I'm using scala 2.12 spark 3.0.0. I have to create one single json string where each attribute comes from different tables and save that resulting json in another dataframe, i.e (using 1 row only in this example to keep it simple)
tableA
id | action | date |
---|---|---|
u1 | insert | 20210428 |
tableB
id | name | date |
---|---|---|
u1 | some name | 20210428 |
I need to return the following :
{
"A": [
{
"id":"u1",
"action": "insert",
"date": "20210428"
}
],
"B": [
{
"id":"u1",
"name": "some name"
"date": "20210428",
}
]
}
I've tried many things but the closest i've gotten is doing the following for each table:
val tableADF = spark.read.format("delta").load(path +"/tableA")

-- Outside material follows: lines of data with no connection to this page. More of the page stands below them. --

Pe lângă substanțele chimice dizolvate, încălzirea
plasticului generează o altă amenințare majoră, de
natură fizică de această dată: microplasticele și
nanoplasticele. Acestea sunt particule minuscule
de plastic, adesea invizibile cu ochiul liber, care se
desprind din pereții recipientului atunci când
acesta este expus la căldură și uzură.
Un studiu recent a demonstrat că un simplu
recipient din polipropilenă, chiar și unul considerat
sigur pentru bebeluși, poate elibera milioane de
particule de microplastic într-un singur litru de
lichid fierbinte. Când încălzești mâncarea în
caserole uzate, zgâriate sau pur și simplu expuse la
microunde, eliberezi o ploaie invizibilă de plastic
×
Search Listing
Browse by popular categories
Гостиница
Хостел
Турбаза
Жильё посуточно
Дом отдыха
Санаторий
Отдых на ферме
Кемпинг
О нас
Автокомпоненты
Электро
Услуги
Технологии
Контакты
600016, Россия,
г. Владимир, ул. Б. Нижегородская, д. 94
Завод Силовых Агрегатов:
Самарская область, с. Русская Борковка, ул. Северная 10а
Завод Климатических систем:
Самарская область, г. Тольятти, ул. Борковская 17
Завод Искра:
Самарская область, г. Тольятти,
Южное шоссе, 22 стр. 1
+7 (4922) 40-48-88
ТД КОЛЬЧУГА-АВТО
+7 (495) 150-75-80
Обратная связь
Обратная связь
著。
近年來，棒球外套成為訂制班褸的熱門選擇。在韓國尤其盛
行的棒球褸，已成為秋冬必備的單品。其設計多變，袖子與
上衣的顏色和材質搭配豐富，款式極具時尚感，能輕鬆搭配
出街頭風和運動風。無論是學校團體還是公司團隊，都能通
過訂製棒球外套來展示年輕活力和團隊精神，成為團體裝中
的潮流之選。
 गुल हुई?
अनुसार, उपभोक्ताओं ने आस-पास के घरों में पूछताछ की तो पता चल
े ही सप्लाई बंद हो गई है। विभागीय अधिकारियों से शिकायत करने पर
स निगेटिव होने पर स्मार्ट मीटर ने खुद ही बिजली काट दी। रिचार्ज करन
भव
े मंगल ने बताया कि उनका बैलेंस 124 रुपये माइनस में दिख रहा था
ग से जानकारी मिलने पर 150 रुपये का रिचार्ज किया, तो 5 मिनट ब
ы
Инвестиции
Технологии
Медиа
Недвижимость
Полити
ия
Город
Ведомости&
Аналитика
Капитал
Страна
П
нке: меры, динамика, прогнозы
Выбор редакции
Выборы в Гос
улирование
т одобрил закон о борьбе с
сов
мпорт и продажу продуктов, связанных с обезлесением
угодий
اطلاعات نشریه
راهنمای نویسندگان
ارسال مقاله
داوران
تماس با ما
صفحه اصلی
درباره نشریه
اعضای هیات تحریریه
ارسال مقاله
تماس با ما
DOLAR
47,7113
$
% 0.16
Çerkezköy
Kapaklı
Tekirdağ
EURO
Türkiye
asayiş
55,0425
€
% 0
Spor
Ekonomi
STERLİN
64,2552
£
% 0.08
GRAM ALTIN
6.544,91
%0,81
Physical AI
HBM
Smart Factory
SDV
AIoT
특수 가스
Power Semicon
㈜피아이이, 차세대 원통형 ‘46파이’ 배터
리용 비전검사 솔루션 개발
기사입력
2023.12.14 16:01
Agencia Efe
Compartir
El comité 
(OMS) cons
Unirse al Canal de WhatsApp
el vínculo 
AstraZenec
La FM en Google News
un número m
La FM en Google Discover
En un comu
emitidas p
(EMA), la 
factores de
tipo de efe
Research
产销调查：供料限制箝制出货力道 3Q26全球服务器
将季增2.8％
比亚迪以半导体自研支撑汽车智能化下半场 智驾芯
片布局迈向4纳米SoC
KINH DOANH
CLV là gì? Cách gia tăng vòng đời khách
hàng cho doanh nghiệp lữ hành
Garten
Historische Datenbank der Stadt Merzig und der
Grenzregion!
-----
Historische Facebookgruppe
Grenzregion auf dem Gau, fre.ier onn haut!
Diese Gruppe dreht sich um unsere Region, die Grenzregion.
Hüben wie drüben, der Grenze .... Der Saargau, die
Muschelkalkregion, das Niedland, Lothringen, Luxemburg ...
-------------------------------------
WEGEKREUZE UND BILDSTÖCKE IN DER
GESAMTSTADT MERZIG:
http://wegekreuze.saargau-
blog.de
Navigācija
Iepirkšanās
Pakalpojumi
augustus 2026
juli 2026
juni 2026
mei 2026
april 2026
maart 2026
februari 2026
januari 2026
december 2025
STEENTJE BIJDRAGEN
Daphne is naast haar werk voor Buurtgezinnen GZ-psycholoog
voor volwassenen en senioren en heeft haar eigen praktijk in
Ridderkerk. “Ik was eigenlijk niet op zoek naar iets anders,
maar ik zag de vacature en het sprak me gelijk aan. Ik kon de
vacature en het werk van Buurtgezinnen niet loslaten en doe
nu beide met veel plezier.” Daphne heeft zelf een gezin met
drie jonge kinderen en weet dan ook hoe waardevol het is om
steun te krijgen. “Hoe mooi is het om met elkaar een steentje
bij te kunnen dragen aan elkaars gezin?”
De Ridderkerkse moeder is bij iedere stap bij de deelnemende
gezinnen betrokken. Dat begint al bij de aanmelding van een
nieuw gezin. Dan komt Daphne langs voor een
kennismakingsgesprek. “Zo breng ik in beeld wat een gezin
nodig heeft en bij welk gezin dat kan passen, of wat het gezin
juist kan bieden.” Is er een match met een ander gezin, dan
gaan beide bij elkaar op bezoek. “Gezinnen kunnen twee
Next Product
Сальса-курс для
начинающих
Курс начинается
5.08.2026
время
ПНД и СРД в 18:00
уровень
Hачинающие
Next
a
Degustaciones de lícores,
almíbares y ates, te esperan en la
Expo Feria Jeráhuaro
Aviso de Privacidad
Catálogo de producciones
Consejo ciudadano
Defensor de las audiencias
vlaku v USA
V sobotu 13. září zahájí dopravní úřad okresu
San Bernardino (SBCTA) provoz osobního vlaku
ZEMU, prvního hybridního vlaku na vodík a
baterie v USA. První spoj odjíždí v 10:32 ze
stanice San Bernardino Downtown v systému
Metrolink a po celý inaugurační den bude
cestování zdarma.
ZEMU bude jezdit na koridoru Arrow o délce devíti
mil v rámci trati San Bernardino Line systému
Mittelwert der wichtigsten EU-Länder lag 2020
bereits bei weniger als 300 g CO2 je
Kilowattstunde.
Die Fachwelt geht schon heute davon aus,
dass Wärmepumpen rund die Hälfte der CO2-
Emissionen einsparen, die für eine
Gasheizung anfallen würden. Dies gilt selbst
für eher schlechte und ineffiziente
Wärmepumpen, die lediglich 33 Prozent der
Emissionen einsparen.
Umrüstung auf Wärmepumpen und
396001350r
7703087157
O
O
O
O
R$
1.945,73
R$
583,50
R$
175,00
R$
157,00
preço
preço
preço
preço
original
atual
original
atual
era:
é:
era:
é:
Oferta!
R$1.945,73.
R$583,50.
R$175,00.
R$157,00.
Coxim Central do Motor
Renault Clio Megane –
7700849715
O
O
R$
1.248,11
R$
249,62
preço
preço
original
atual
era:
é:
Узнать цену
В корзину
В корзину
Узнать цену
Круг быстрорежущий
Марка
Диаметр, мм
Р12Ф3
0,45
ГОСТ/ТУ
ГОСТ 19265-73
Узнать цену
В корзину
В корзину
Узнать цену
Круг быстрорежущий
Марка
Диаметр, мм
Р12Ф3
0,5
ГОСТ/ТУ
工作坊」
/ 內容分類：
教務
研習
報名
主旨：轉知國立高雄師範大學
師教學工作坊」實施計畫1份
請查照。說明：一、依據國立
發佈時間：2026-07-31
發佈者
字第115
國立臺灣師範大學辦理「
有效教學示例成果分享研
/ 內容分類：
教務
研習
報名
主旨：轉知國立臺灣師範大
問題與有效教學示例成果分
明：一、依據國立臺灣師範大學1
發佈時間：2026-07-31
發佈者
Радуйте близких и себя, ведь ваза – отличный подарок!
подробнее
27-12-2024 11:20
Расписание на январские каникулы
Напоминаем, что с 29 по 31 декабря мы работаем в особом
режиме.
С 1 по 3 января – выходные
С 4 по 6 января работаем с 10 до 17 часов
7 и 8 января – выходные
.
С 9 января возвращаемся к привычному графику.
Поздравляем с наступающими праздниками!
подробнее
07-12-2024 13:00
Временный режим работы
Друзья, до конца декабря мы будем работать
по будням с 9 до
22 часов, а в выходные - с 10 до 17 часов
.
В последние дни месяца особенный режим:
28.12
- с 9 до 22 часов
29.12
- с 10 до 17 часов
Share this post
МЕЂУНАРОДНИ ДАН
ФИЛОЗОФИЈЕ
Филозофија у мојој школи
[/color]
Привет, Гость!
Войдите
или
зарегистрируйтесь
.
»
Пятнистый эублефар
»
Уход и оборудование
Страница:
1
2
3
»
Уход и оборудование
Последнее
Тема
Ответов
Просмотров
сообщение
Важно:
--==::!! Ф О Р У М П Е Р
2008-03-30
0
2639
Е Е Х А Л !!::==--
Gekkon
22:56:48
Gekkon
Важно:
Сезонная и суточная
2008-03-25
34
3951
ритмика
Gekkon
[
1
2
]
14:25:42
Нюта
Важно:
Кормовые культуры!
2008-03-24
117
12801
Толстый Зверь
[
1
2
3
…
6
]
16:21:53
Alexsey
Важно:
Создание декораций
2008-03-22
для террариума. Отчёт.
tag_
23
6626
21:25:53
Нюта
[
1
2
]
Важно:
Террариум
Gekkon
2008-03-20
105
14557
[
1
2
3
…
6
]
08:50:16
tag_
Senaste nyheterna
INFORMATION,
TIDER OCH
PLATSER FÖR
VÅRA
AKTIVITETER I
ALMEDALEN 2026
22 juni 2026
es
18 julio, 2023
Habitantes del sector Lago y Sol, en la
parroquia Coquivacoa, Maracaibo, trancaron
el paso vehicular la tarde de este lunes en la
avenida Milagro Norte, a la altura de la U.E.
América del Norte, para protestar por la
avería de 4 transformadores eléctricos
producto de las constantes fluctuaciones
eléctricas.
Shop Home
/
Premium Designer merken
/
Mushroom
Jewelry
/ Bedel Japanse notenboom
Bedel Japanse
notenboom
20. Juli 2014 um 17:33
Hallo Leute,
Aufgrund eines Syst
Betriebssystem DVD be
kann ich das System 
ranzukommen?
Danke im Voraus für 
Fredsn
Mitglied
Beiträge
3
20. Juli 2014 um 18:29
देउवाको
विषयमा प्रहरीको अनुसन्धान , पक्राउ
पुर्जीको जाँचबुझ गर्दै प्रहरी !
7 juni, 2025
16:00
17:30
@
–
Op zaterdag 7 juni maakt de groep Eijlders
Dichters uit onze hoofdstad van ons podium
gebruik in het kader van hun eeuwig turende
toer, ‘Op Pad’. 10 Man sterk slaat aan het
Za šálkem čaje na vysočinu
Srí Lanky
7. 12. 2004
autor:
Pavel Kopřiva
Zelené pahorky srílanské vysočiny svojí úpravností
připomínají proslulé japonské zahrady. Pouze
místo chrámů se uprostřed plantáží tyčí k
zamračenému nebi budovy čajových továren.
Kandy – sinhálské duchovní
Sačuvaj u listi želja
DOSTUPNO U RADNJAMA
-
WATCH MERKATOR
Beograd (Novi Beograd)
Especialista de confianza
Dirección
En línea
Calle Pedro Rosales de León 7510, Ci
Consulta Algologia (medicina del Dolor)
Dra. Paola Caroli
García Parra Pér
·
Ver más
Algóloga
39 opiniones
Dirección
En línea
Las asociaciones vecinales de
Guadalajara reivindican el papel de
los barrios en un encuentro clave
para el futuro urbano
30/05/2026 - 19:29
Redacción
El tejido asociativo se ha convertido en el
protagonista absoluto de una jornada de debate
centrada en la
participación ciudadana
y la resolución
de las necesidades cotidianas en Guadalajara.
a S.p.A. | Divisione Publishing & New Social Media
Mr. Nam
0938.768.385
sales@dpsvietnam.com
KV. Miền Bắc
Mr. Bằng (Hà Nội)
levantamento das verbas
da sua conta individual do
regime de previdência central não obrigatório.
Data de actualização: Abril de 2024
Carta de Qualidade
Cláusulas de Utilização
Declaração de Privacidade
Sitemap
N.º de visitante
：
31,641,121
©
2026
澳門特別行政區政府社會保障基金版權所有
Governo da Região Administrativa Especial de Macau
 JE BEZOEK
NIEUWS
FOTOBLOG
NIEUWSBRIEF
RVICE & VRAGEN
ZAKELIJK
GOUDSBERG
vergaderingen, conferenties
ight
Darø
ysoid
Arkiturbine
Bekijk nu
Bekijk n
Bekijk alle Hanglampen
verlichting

val tableADF = spark.read.format("delta").load(path +"/tableB")
create the dataframe with all vaules converted to json for each table
val tableAJsonDF = tableADF.groupBy("date").agg(collect_list(struct($"id",$"action")).alias("attributesA"))
val tableBJsonDF = tableBDF.groupBy("date").agg(collect_list(struct($"id",$"name")).alias("attributesB"))
date | attributesA |
---|---|
20210428 | [{"id":"u1", "action": "insert"}] |
date | attributesB |
---|---|
20210428 | [{"id":"u1", "name": "some name"}] |
Now combine the json from both tables into one json to be added to a new dataframe:
val schema = new StructType().add("request", StringType)
val requestDF = spark.createDataFrame(sc.emptyRDD[Row], schema)
val resultDF = requestDF.withColumn("request", concat(to_json(tableAJsonDF("attributesA")),
to_json(tableBJsonDF("attributesB"))))
but I get the following error. I read that this type of error happens when you try to combine two dataframes but I can't seem to find a way to create 1 single json as shown in the desired results by combining both attributes into 1 new column, any ideas?
org.apache.spark.sql.AnalysisException: Resolved attribute(s) attributesA#4726,attributesB#4783 missing from request#24790 in operator !Project [concat(to_json(attributesA#4726, Some(EST)), to_json(attributesB#4783, Some(EST))) AS request#24792].;;